Bidding for the country's 3G mobile licenses has been pushed back indefinitely as Thai court maintains decision that current 3G regulator is not authorized to allocate wireless spectrum.
Written by Liau Yun Qing, Contributor

Thailand's supreme administrative court on Thursday agreed with a lower court's ruling to place an injunction against a 3G auction planned for Monday by the National Telecommunications Commission (NTC). This means Thai mobile users will have to wait indefinitely before being able to access 3G wireless networks on their mobile phones.

Reports on Thursday noted that the ruling follows NTC's appeal against an injunction by the central administrative court issued last week. State-owned telcos, CAT Telecom and TOT, filed separate complaints to the central administrative court alleging that NTC does not have the authority to conduct the auction of the 3G spectrum.
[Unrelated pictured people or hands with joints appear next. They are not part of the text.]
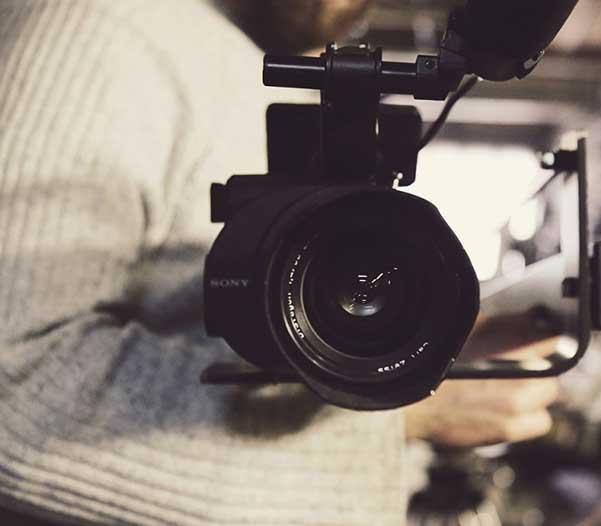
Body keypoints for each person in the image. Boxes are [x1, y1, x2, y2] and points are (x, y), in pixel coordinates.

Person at [0, 1, 557, 524]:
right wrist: (401, 420)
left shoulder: (250, 58)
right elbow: (18, 385)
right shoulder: (105, 23)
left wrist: (422, 354)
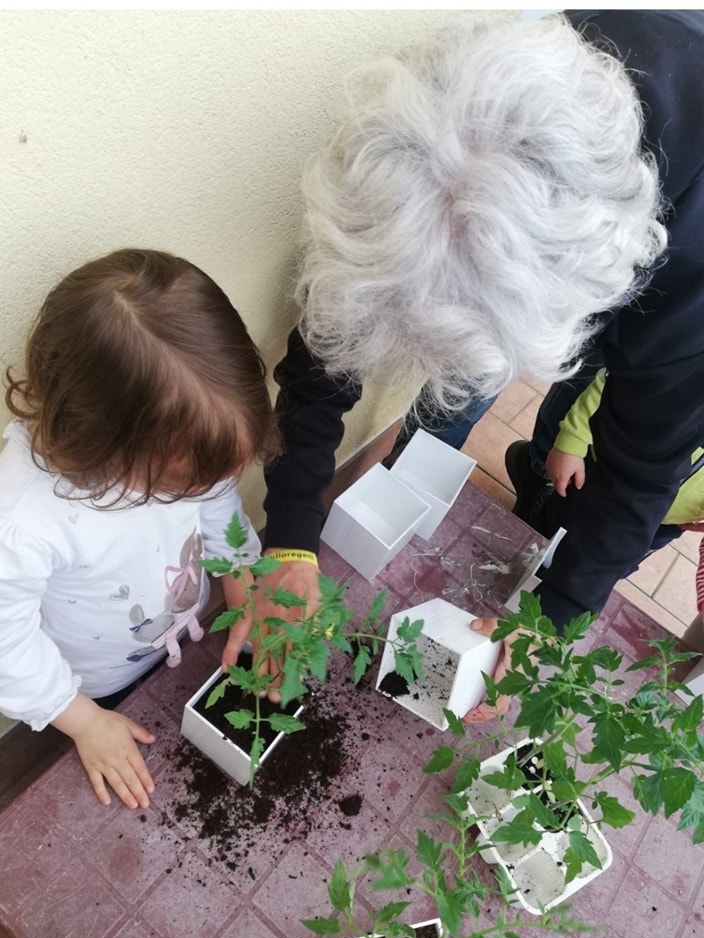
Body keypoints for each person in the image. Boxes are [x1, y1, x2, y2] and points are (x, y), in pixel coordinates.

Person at [252, 11, 704, 671]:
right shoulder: (465, 95)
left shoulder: (686, 295)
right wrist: (290, 535)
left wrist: (553, 614)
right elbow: (332, 338)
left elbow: (640, 472)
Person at [0, 249, 279, 809]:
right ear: (102, 445)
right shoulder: (24, 521)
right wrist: (84, 724)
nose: (206, 488)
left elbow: (218, 505)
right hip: (98, 684)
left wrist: (238, 586)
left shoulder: (176, 453)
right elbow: (7, 644)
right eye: (183, 484)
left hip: (185, 632)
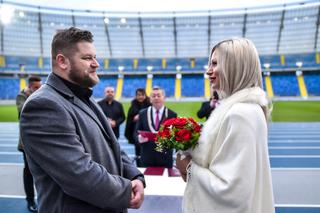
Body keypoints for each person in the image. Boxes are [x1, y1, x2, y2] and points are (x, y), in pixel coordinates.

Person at [20, 27, 145, 213]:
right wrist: (126, 190)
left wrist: (136, 176)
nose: (96, 64)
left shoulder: (84, 97)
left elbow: (113, 147)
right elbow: (79, 175)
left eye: (95, 57)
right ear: (62, 61)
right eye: (87, 58)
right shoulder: (44, 105)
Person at [176, 38, 275, 213]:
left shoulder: (240, 114)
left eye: (215, 63)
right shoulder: (249, 109)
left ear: (234, 66)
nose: (208, 71)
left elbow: (232, 194)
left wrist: (189, 167)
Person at [16, 75, 41, 212]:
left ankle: (44, 198)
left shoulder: (41, 95)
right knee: (29, 172)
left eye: (40, 87)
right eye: (36, 88)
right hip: (27, 142)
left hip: (42, 142)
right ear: (29, 87)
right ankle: (30, 200)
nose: (39, 90)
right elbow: (23, 111)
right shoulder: (21, 96)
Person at [136, 86, 177, 168]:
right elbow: (136, 131)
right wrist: (139, 138)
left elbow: (175, 135)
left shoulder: (172, 114)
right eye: (153, 96)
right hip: (147, 157)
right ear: (150, 99)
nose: (156, 98)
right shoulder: (143, 113)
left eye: (159, 95)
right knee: (147, 180)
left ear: (164, 98)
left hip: (165, 158)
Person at [125, 88, 151, 166]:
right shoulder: (133, 106)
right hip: (136, 133)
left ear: (145, 95)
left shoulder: (150, 105)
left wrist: (142, 116)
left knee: (148, 152)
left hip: (148, 133)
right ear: (136, 96)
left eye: (142, 95)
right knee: (138, 152)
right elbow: (129, 119)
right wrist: (133, 118)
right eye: (138, 95)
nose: (140, 97)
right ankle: (140, 167)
The Wall Street Journal reported that the supreme administrative court's verdict questioned NTC's authority "due to the absence of another independent body to regulate broadcasting businesses that were supposed to work together with the NTC in allocating frequencies".

A news report from Bloomberg pointed out that NTC first planned the auction in 2005 under the rule of former Prime Minister Thaksin Shinawatra. The government was ousted a year later in a coup by the military.

In 2007, the new government mandated the setting up of a new regulator to supervise both telecom and broadcasting in the country and to replace the NTC.

Lawmakers have yet to approve the bill, although the government plans to speed up a law to set up the new regulator, said Bloomberg.

The bidders of the 3G spectrum are mobile players Advanced Info Service (AIS), which Singapore Telecommunications (SingTel) has a 21.4 percent stake in, Total Access Communication (TAC) owned by the Asia unit of Norway's Teleno, and Thai-grown telco True Move.

Wall Street Journal pointed out in its report that CAT Telecom and TOT will lose enormous concession revenues from private firms if the 3G licenses are passed.

Current private mobile operators, operating under concessions granted by the state-owned telcos, share 20 to 30 percent of their revenues. However, 3G licensees need pay an annual fee of only 6 percent of their revenues, said the report.

Despite the lack of 3G services in Thailand, 3G-enabled smartphones such as the Apple iPhone 3G have been launched in the country. However, users are forced to rely on other mobile wireless access such as Wi-Fi, Edge (a 2.75G network) and GPRS.